[Source data]

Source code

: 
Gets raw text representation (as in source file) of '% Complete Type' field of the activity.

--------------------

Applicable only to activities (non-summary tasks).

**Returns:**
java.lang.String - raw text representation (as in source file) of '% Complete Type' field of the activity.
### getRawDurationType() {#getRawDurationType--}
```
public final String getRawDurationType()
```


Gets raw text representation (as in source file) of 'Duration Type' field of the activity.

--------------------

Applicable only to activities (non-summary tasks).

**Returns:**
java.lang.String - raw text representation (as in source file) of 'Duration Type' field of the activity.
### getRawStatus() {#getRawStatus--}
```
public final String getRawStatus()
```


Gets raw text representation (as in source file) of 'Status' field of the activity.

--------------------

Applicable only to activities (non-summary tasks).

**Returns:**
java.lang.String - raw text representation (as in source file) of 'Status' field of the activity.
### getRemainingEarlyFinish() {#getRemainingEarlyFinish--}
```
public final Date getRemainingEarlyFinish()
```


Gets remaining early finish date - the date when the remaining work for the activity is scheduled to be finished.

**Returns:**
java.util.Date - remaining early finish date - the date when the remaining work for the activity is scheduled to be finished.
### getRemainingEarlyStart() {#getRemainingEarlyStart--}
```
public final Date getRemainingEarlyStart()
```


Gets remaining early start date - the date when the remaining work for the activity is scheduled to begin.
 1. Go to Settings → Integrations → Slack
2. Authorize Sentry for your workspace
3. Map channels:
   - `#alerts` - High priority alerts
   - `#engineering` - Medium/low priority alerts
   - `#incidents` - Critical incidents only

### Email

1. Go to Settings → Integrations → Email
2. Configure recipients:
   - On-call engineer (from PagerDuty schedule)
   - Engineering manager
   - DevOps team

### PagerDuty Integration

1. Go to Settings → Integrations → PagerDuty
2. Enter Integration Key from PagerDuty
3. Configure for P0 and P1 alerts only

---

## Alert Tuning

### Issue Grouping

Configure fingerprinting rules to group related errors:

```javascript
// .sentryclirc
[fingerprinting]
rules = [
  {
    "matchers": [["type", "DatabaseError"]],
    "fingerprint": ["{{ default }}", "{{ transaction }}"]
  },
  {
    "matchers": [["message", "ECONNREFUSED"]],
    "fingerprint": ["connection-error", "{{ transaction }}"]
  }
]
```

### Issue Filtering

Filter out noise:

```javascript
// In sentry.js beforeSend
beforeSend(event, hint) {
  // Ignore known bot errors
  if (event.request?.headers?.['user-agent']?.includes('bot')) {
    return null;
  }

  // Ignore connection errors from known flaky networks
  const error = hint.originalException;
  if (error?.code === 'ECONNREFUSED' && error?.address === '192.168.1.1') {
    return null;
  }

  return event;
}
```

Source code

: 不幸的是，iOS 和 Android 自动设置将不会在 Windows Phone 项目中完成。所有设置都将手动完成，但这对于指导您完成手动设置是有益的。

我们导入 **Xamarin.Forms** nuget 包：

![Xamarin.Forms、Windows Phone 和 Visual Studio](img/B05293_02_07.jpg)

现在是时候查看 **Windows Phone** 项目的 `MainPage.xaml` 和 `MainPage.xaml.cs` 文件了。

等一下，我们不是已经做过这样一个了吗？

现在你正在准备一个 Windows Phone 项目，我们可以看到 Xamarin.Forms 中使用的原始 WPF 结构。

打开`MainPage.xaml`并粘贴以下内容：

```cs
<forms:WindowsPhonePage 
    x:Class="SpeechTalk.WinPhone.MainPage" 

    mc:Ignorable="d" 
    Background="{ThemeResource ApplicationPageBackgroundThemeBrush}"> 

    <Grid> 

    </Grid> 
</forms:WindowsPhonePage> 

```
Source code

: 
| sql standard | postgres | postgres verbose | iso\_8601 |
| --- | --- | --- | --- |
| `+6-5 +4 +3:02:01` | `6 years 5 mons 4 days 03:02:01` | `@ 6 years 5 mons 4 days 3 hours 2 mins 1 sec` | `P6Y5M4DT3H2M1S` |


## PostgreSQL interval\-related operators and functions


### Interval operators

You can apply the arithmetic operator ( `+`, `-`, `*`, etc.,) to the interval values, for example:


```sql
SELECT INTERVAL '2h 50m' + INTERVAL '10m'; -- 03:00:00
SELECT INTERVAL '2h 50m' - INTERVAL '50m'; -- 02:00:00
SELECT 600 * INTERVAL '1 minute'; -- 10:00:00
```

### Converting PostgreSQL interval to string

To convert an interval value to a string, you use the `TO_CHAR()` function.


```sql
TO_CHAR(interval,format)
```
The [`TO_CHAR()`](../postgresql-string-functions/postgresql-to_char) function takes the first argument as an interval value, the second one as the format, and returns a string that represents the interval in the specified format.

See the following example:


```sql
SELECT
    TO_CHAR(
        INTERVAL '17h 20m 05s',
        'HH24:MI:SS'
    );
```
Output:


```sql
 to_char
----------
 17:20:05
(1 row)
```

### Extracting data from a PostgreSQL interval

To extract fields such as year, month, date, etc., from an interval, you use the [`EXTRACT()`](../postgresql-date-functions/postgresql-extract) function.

[WHAT TO WORK ON] The response must contain every entry, each one identical to the original.

[PROBLEM SOLUTION]
Source code

: 
Gets raw text representation (as in source file) of '% Complete Type' field of the activity.

--------------------

Applicable only to activities (non-summary tasks).

**Returns:**
java.lang.String - raw text representation (as in source file) of '% Complete Type' field of the activity.
### getRawDurationType() {#getRawDurationType--}
```
public final String getRawDurationType()
```


Gets raw text representation (as in source file) of 'Duration Type' field of the activity.

--------------------

Applicable only to activities (non-summary tasks).

**Returns:**
java.lang.String - raw text representation (as in source file) of 'Duration Type' field of the activity.
### getRawStatus() {#getRawStatus--}
```
public final String getRawStatus()
```


Gets raw text representation (as in source file) of 'Status' field of the activity.

--------------------

Applicable only to activities (non-summary tasks).

**Returns:**
java.lang.String - raw text representation (as in source file) of 'Status' field of the activity.
### getRemainingEarlyFinish() {#getRemainingEarlyFinish--}
```
public final Date getRemainingEarlyFinish()
```


Gets remaining early finish date - the date when the remaining work for the activity is scheduled to be finished.

**Returns:**
java.util.Date - remaining early finish date - the date when the remaining work for the activity is scheduled to be finished.
### getRemainingEarlyStart() {#getRemainingEarlyStart--}
```
public final Date getRemainingEarlyStart()
```


Gets remaining early start date - the date when the remaining work for the activity is scheduled to begin.
 1. Go to Settings → Integrations → Slack
2. Authorize Sentry for your workspace
3. Map channels:
   - `#alerts` - High priority alerts
   - `#engineering` - Medium/low priority alerts
   - `#incidents` - Critical incidents only

### Email

1. Go to Settings → Integrations → Email
2. Configure recipients:
   - On-call engineer (from PagerDuty schedule)
   - Engineering manager
   - DevOps team

### PagerDuty Integration

1. Go to Settings → Integrations → PagerDuty
2. Enter Integration Key from PagerDuty
3. Configure for P0 and P1 alerts only

---

## Alert Tuning

### Issue Grouping

Configure fingerprinting rules to group related errors:

```javascript
// .sentryclirc
[fingerprinting]
rules = [
  {
    "matchers": [["type", "DatabaseError"]],
    "fingerprint": ["{{ default }}", "{{ transaction }}"]
  },
  {
    "matchers": [["message", "ECONNREFUSED"]],
    "fingerprint": ["connection-error", "{{ transaction }}"]
  }
]
```

### Issue Filtering

Filter out noise:

```javascript
// In sentry.js beforeSend
beforeSend(event, hint) {
  // Ignore known bot errors
  if (event.request?.headers?.['user-agent']?.includes('bot')) {
    return null;
  }

  // Ignore connection errors from known flaky networks
  const error = hint.originalException;
  if (error?.code === 'ECONNREFUSED' && error?.address === '192.168.1.1') {
    return null;
  }

  return event;
}
```

Source code

: 不幸的是，iOS 和 Android 自动设置将不会在 Windows Phone 项目中完成。所有设置都将手动完成，但这对于指导您完成手动设置是有益的。

我们导入 **Xamarin.Forms** nuget 包：

![Xamarin.Forms、Windows Phone 和 Visual Studio](img/B05293_02_07.jpg)

现在是时候查看 **Windows Phone** 项目的 `MainPage.xaml` 和 `MainPage.xaml.cs` 文件了。

等一下，我们不是已经做过这样一个了吗？

现在你正在准备一个 Windows Phone 项目，我们可以看到 Xamarin.Forms 中使用的原始 WPF 结构。

打开`MainPage.xaml`并粘贴以下内容：

```cs
<forms:WindowsPhonePage 
    x:Class="SpeechTalk.WinPhone.MainPage" 

    mc:Ignorable="d" 
    Background="{ThemeResource ApplicationPageBackgroundThemeBrush}"> 

    <Grid> 

    </Grid> 
</forms:WindowsPhonePage> 

```
Source code

: 
| sql standard | postgres | postgres verbose | iso\_8601 |
| --- | --- | --- | --- |
| `+6-5 +4 +3:02:01` | `6 years 5 mons 4 days 03:02:01` | `@ 6 years 5 mons 4 days 3 hours 2 mins 1 sec` | `P6Y5M4DT3H2M1S` |


## PostgreSQL interval\-related operators and functions


### Interval operators

You can apply the arithmetic operator ( `+`, `-`, `*`, etc.,) to the interval values, for example:


```sql
SELECT INTERVAL '2h 50m' + INTERVAL '10m'; -- 03:00:00
SELECT INTERVAL '2h 50m' - INTERVAL '50m'; -- 02:00:00
SELECT 600 * INTERVAL '1 minute'; -- 10:00:00
```

### Converting PostgreSQL interval to string

To convert an interval value to a string, you use the `TO_CHAR()` function.


```sql
TO_CHAR(interval,format)
```
The [`TO_CHAR()`](../postgresql-string-functions/postgresql-to_char) function takes the first argument as an interval value, the second one as the format, and returns a string that represents the interval in the specified format.

See the following example:


```sql
SELECT
    TO_CHAR(
        INTERVAL '17h 20m 05s',
        'HH24:MI:SS'
    );
```
Output:


```sql
 to_char
----------
 17:20:05
(1 row)
```

### Extracting data from a PostgreSQL interval

To extract fields such as year, month, date, etc., from an interval, you use the [`EXTRACT()`](../postgresql-date-functions/postgresql-extract) function.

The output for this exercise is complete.